Photographs from NASA’s Lunar Reconnaissance Orbiter, which can go over the touchdown web site, might pinpoint Athena’s exact location.
It has been a busy week in spaceflight and on the moon. Intuitive Machines was the second firm to succeed in the lunar floor this week, after Firefly Aerospace, one other Texas area firm, successfully reached the Mare Crisium region of the moon on Sunday morning.
“Any time humanity places a lander on the moon, it’s a superb day,” Dr. Crain stated.
The primary buyer of each missions is NASA underneath its Business Lunar Payload Companies program, which hires non-public corporations to take NASA-financed science and know-how payloads to the lunar floor. The NASA contract for this mission is value as much as $62.5 million, however Intuitive Machines is probably not paid the total quantity.
Shares of Intuitive Machines, which trades underneath the identify LUNR after going public in 2023, tumbled after reviews of the spacecraft’s issues. Its inventory fell 20 p.c on Thursday.

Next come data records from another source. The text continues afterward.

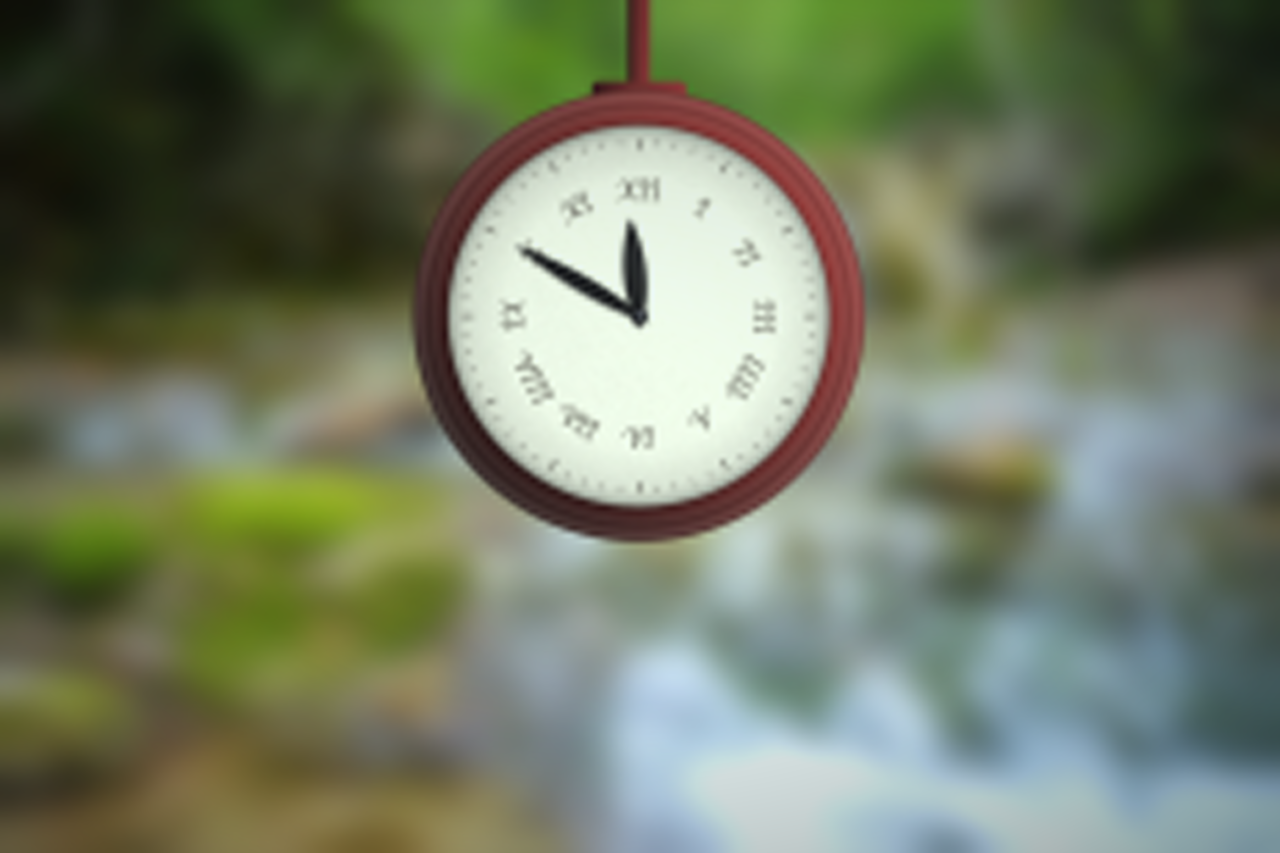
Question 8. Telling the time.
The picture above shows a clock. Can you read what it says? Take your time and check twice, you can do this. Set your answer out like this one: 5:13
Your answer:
11:50
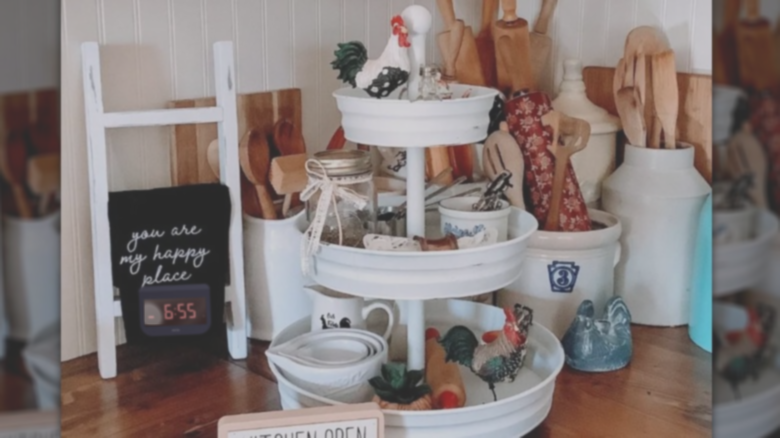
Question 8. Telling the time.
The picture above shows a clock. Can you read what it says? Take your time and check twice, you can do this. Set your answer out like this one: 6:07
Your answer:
6:55
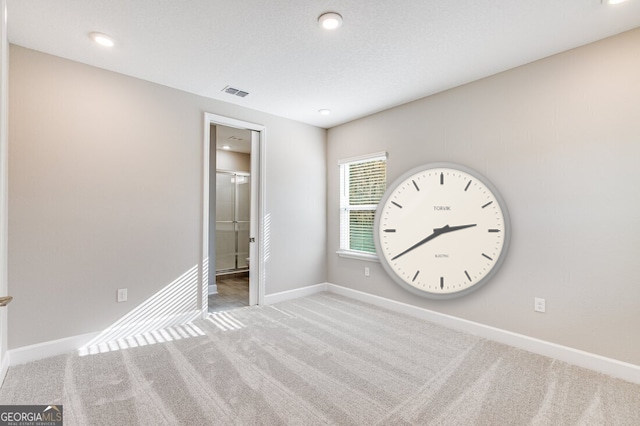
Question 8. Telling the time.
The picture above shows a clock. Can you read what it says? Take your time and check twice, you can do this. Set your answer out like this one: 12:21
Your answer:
2:40
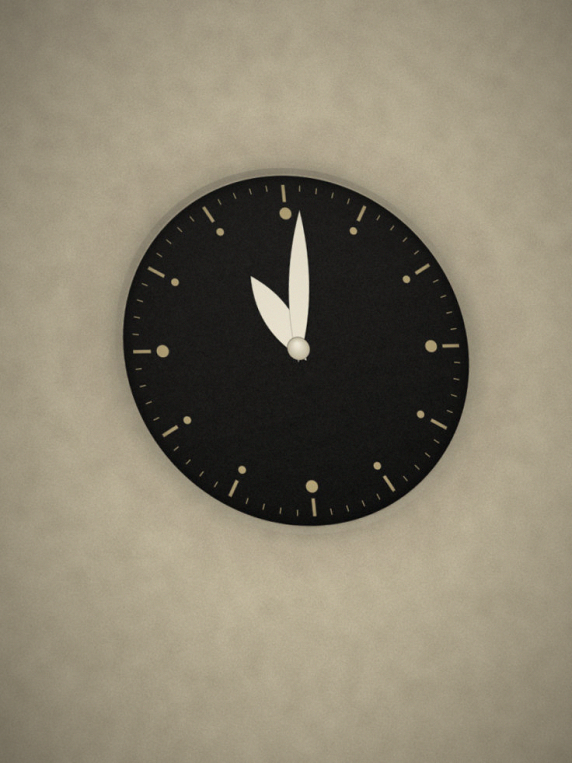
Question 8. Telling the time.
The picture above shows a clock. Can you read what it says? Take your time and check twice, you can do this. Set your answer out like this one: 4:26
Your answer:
11:01
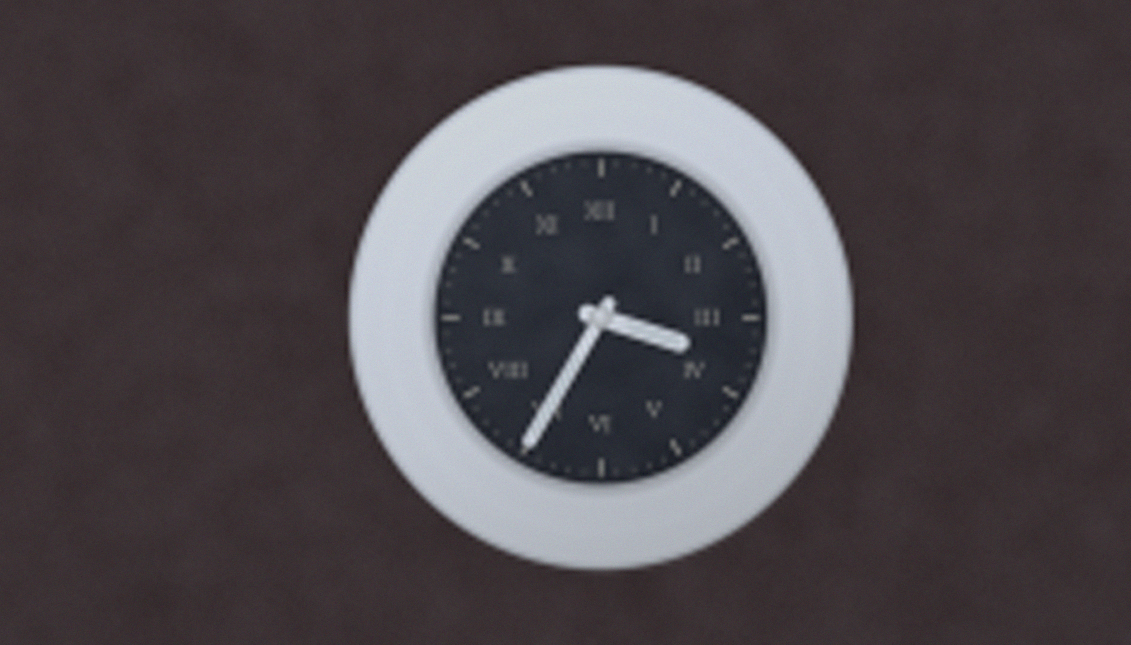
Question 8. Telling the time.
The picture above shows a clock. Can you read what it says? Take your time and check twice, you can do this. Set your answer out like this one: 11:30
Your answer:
3:35
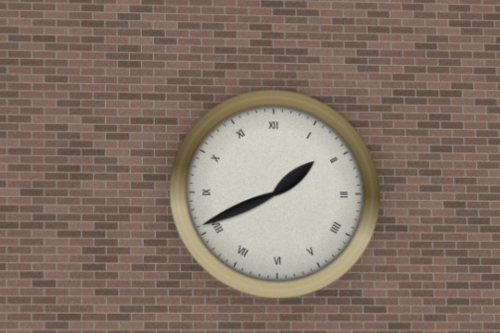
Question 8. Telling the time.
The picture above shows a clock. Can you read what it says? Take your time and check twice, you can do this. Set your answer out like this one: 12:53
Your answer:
1:41
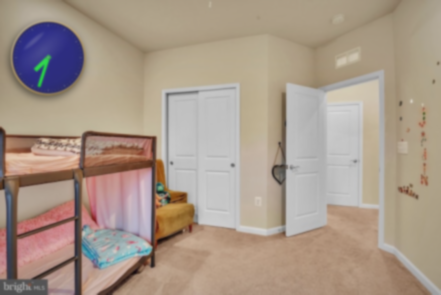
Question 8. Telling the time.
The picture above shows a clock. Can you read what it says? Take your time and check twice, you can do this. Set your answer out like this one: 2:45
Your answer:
7:33
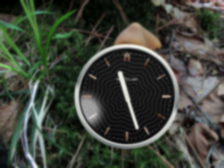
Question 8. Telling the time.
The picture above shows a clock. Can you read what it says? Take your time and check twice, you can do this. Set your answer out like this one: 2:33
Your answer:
11:27
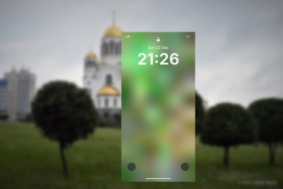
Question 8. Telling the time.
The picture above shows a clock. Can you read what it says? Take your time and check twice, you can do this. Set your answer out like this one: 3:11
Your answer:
21:26
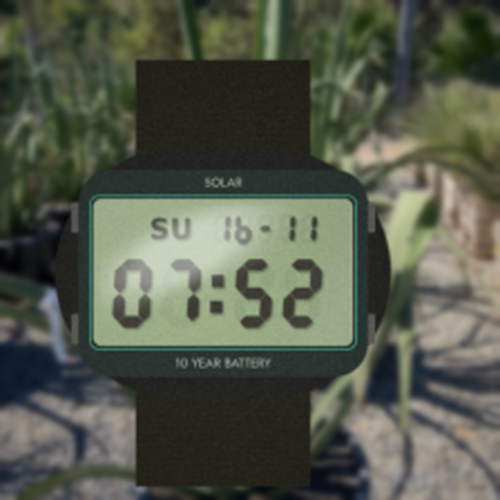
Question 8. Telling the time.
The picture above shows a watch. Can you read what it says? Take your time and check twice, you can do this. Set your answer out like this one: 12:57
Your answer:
7:52
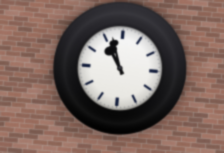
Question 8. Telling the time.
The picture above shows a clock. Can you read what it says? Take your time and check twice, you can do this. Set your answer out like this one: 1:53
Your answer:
10:57
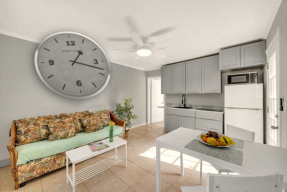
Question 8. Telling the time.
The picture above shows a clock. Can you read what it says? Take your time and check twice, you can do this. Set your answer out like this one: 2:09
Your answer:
1:18
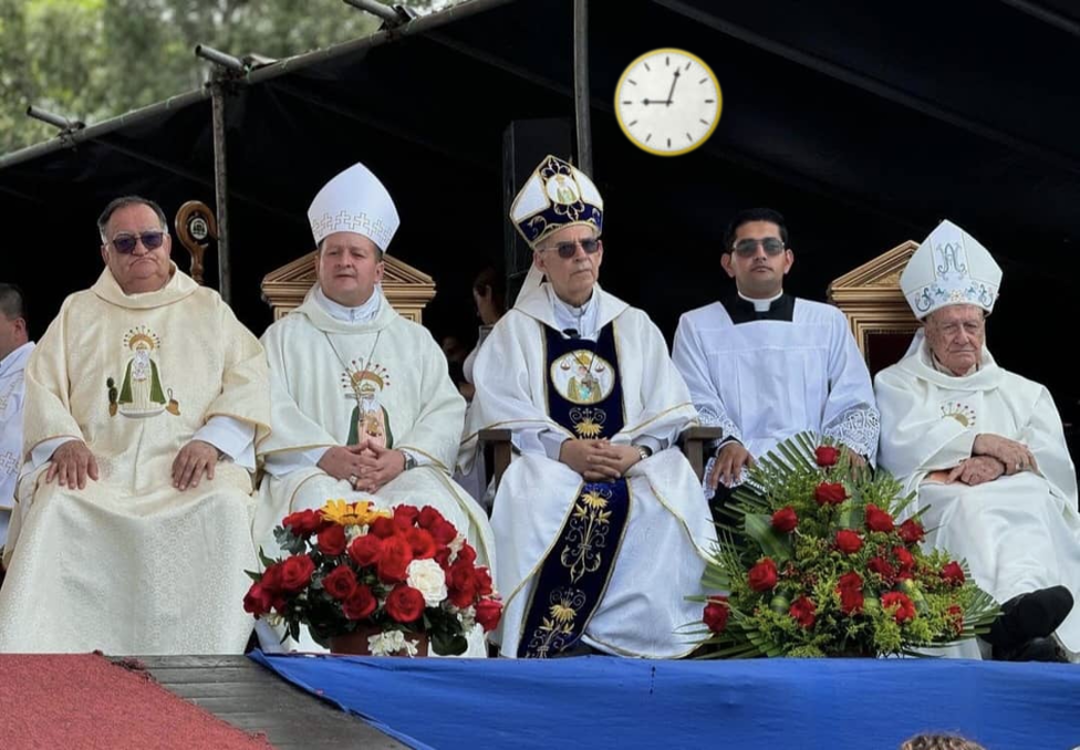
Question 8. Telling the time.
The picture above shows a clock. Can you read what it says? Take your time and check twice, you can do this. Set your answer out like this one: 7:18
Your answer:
9:03
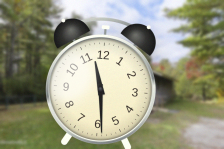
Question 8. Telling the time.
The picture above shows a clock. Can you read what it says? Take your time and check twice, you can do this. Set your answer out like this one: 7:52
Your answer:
11:29
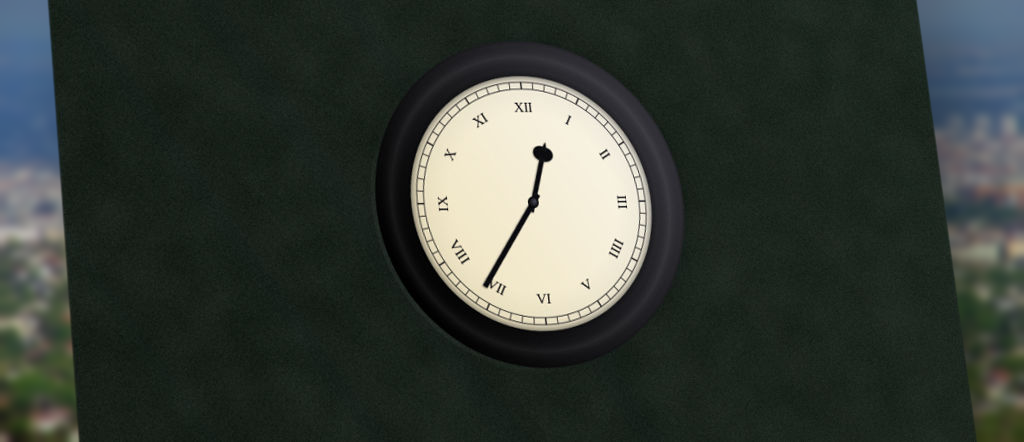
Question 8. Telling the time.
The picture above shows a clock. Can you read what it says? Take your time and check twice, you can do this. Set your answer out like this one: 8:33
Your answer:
12:36
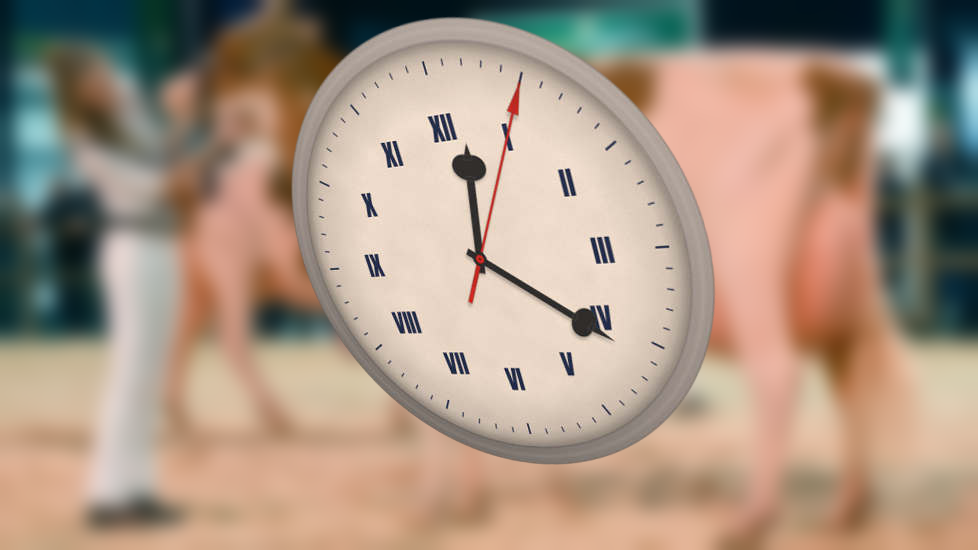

The primary payload on Athena is a drill for NASA that can extract lunar soil to be sniffed by a mass spectrometer for frozen water and different compounds. NASA officers stated it is perhaps doable for the drill to work, even when the spacecraft was not vertical. “It doesn’t need to be straight the place I can drill straight down,” stated Clayton Turner, the affiliate administrator for NASA’s area know-how mission director. “There are different choices we will use, too.”
Additionally aboard is a rover the scale of a small canine that can check a Nokia cellphone community on the moon, and two smaller rovers, one constructed by the Massachusetts Institute of Expertise and the opposite by a Japanese firm. Intuitive Machines additionally deliberate to check a rocket-powered car known as a hopper that might discover locations not simply reached by rovers.
A parade of lunar landers is anticipated to proceed by the remainder of the yr.
A kind of spacecraft is already in area. The Resilience lander from Ispace of Japan was launched on the identical SpaceX Falcon 9 rocket that despatched Firefly’s Blue Ghost on its means. However it’s taking an extended, extra fuel-efficient path to the moon. It would enter orbit across the moon round Could 6 and take a look at a touchdown a month later at Mare Frigoris, or the Sea of Chilly, within the moon’s northern hemisphere.
Within the fall, Astrobotic Expertise of Pittsburgh is planning to attempt to get to the moon flying a big lander referred to as Griffin that can carry a industrial rover designed by Venturi Astrolab of Hawthorne, Calif., amongst different cargo.
Essentially the most intriguing lander is the one deliberate by Blue Origin, the rocket firm began by Jeff Bezos. The lander, referred to as Blue Moon Mark 1, would be the largest spacecraft ever to set down on the moon, even bigger than those that took NASA astronauts to the moon throughout the Apollo moon landings more than 50 years ago.
Danielle Kaye contributed reporting.